Psyche: Verbesserung der Lebensqualität durch mehr Achtsamkeit und bewussteres Handeln, Hilfe gegen Depression, Burnout, Fatigue, Stress. Verbesserung der Schlafqualität – hier habe ich eine Teilnehmerin, die nach nur 2 Yogastunden besser einschlafen konnte. Verbesserung von Konzentration und „raus aus dem Gedankenkarussel“ durch gezielte Atemübungen und Meditation. Verbesserung der Wahrnehmung, was einem gut tut und die Kraft, sein Leben durch bewusste Entscheidungen zu verändern und ihm eine positive Richtung zu geben. Veränderung der gesamten Lebenseinstellung im positivsten Sinne. Mehr Zufriedenheit, Gelassenheit, innere Leichtigkeit, Weckung von Kreativität und Erkennen, was wesentlich ist, was es bedeutet, „aktiv Mensch zu sein“. Bis hin zu einem besseren Verständnis und Umgang mit allen Prozessen des Lebens – auch Angstzuständen, Traumata und dem Tod.

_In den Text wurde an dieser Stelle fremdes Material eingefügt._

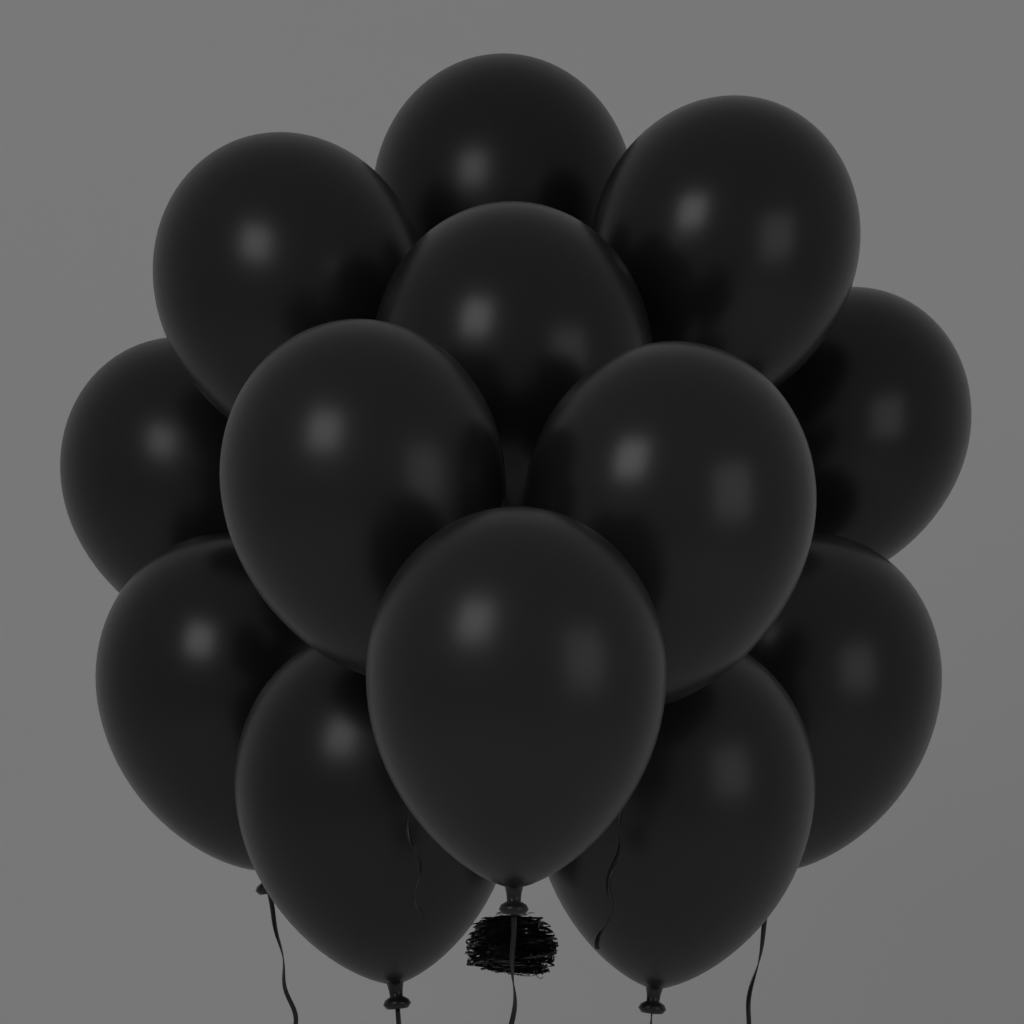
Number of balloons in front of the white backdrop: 13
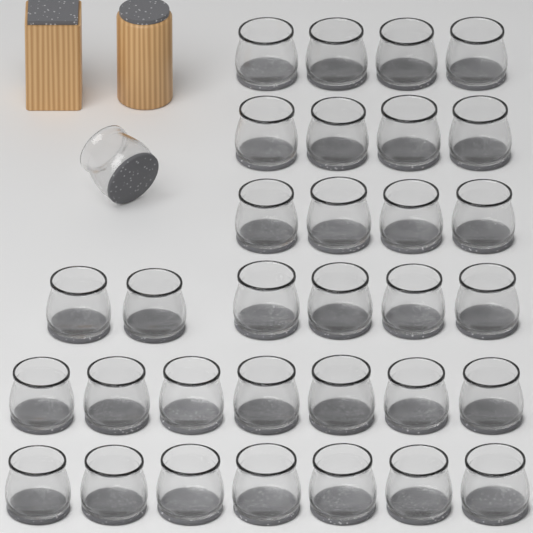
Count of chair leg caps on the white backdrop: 33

Wer sollte auf Yoga lieber verzichten? Brandt: Im Prinzip braucht keiner auf Yoga zu verzichten, da ein guter Yogalehrer für jede „Problematik“ eine passende Alternativ-Asana anbieten kann. Einzig bei einem akuten Bandscheibenvorfall würde ich dazu raten, solange zu warten, bis die Bewegungsfähigkeit wiederhergestellt ist, und dann mit sanften Yogaübungen zu beginnen. Und natürlich sollten Schwangere Yoga nur nach Absprache mit ihrem Arzt praktizieren, hier gibt es auch spezielle Schwangeren-Yogakurse. Bei bestimmten Asanas gibt es Kontraindikationen, z.B. keine Umkehrhaltungen bei Glaukom, aber auch hier gibt es entsprechende Alternativen für die Übenden. Selbst Menschen im Rollstuhl können Yoga praktizieren, sofern sie nicht geistig behindert sind und den Anweisungen deshalb nicht folgen können. Es gibt auch „Yogaübungen auf dem Stuhl“, so dass selbst ältere Menschen, die nicht mehr so mobil und kraftvoll sind, auf dem Stuhl die positiven Wirkungen des Yoga genießen können. Und es gibt auch ein Beispiel von einer Frau, die einen Unfall hatte und im Krankenhaus für mehrere Wochen ans Bett gefesselt war. Die Ärzte wunderten sich über ihren schnellen Heilungserfolg und erfuhren dann von der Patientin, dass diese im Geiste ihre Yogaübungen weiter praktiziert hatte und dadurch ungewöhnlich gute Heilungsprozesse verzeichnen konnte. Ist Yoga auch für Unsportliche geeignet? Brandt: Gerade für die. Ein guter Yogalehrer ist in der Lage, auch unsportliche Menschen Schritt für Schritt in die Yogaübungen zu begleiten und insbesondere bei regelmäßiger Praxis gute Fortschritte in Beweglichkeit und Kraft zu erzielen. Hier eignet sich der Einsatz von Hilfsmitteln wie z. B. Sitzkissen, Blöcke und Gurte, um die Schüler zu unterstützen und manche Übungen erst möglich zu machen.